• **Work item**:
Answer these questions from the passage on ancient trading ships:
1. Which two ships does it discuss?
2. What goods are given as an example of a shipment made on a firm order, and for whom?
3. What does it say these ships should probably be seen as?

• **Exercise text**:
┏━━

The volume and diversity of the goods associated with the Uluburun and Cape Gelidonya ships make it unlikely that either was destined for one particular port or merchant, although it is possible that at least some of the prestige goods in the Uluburun ship were en route from one ruler to another, either as tribute or as part of a commercial venture. While there are many ancient references to shipments made and received on the basis of firm orders, as in the case of the cedar for Egyptian pharaohs, these ships should probably be seen as floating markets, tramping from port to port.

┗━━

• **Recorded data**:
┏━━

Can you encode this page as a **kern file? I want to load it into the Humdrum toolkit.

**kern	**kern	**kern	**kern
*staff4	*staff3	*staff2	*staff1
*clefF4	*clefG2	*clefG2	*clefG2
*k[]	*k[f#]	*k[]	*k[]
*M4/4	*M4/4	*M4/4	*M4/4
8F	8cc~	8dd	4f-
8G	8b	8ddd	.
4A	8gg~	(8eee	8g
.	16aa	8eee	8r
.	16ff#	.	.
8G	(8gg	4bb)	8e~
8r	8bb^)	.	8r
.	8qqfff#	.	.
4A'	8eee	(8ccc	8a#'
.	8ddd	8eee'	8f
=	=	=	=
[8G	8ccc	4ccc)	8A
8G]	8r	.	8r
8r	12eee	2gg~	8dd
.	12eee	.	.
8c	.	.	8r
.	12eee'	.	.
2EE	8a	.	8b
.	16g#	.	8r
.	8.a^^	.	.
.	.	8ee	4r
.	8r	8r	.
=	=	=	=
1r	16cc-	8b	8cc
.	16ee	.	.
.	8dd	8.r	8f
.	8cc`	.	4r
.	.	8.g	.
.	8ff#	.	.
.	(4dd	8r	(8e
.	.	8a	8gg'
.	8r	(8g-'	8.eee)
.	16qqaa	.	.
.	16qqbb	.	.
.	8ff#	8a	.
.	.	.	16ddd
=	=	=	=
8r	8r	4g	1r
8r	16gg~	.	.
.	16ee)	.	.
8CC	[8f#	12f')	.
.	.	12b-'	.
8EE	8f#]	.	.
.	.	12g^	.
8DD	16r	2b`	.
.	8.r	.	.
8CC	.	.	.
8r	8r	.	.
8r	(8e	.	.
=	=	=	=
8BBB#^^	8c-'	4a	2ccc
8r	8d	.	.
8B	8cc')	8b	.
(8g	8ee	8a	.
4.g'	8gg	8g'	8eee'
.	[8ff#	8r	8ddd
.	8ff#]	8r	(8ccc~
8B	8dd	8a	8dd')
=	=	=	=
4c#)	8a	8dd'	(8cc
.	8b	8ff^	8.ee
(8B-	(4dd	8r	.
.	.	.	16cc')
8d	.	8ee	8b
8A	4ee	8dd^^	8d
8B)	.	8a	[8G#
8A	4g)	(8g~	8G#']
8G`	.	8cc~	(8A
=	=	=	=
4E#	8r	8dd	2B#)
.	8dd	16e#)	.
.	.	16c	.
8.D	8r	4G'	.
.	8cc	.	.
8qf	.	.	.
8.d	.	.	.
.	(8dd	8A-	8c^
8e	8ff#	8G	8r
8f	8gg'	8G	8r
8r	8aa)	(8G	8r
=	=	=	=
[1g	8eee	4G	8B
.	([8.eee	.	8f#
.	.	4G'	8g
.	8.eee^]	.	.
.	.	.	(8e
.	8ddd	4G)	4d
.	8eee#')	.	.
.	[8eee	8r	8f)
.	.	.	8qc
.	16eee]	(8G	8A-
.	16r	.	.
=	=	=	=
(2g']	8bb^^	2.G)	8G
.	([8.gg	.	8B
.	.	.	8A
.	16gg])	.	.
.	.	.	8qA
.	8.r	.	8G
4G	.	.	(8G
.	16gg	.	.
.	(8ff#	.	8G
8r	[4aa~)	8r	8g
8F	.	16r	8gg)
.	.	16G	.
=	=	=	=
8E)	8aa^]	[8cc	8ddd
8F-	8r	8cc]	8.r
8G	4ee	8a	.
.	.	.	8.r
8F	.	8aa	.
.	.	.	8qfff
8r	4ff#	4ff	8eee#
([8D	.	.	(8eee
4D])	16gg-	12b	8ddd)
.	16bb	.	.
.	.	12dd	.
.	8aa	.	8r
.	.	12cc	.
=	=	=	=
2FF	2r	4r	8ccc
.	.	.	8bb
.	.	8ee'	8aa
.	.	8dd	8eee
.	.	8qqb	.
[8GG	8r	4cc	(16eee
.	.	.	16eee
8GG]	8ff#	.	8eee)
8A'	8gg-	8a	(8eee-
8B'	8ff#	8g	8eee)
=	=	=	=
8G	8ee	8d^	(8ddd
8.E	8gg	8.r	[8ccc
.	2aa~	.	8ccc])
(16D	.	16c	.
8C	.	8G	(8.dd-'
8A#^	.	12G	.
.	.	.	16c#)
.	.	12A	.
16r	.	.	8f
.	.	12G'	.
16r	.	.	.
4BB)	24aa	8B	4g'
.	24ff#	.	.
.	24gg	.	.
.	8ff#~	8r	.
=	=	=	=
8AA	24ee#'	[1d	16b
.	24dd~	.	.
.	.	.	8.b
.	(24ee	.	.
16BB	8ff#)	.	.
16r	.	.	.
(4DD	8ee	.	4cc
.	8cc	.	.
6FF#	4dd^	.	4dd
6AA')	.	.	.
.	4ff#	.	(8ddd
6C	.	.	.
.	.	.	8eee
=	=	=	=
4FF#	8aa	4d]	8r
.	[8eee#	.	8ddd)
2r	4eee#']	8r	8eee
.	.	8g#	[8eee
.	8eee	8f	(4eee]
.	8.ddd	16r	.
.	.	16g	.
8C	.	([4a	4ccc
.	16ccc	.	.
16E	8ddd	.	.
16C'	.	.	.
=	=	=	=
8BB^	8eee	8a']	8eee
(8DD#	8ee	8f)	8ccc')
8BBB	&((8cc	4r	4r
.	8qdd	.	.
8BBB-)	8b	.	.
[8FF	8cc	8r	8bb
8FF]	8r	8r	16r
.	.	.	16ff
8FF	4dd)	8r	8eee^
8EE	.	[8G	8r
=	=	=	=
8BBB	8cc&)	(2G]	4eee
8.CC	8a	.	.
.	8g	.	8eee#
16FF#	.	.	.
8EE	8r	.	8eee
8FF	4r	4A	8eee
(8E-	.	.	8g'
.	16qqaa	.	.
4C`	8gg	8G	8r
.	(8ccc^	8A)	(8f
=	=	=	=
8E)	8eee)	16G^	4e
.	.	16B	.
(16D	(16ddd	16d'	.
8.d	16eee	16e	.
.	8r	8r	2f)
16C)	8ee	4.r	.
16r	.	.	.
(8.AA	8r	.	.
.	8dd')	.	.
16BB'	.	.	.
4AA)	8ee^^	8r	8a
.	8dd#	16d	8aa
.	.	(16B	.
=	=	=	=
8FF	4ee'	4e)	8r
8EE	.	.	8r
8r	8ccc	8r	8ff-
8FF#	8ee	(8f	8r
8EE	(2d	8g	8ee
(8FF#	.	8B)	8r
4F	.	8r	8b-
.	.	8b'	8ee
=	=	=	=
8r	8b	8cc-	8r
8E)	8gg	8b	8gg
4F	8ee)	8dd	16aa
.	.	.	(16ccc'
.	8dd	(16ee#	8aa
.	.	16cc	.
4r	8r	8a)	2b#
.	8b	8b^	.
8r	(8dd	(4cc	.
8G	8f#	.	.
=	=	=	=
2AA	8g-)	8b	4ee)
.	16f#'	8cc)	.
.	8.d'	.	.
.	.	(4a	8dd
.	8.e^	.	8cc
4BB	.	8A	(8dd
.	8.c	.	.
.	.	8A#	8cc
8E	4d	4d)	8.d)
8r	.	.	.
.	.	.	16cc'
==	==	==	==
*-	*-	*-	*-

┗━━

• **Response**:
1. The Uluburun and Cape Gelidonya ships.
2. Cedar, for Egyptian pharaohs.
3. Floating markets, tramping from port to port.